▶ Entries taken from a collection:
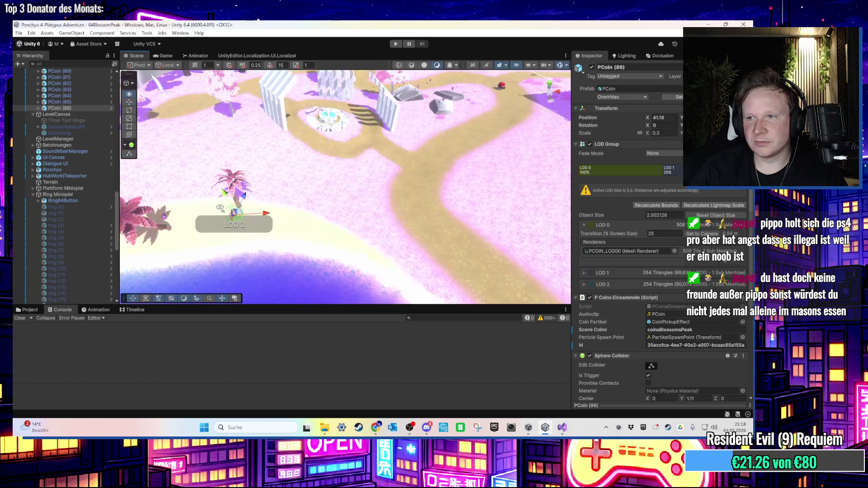
{"action": "mouse_move", "coordinate": [331, 186]}
{"action": "left_mouse_down"}
{"action": "mouse_move", "coordinate": [371, 202]}
{"action": "mouse_move", "coordinate": [423, 170]}
{"action": "mouse_move", "coordinate": [442, 191]}
{"action": "mouse_move", "coordinate": [342, 184]}
{"action": "left_mouse_up"}
{"action": "scroll", "coordinate": [342, 181], "scroll_direction": "down", "scroll_amount": 5}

▶ Assignment:
The entries should be printed again exactly as written, leaving all pictures out.

▶ Solution to the problem:
{"action": "mouse_move", "coordinate": [331, 186]}
{"action": "left_mouse_down"}
{"action": "mouse_move", "coordinate": [371, 202]}
{"action": "mouse_move", "coordinate": [423, 170]}
{"action": "mouse_move", "coordinate": [442, 191]}
{"action": "mouse_move", "coordinate": [342, 184]}
{"action": "left_mouse_up"}
{"action": "scroll", "coordinate": [342, 181], "scroll_direction": "down", "scroll_amount": 5}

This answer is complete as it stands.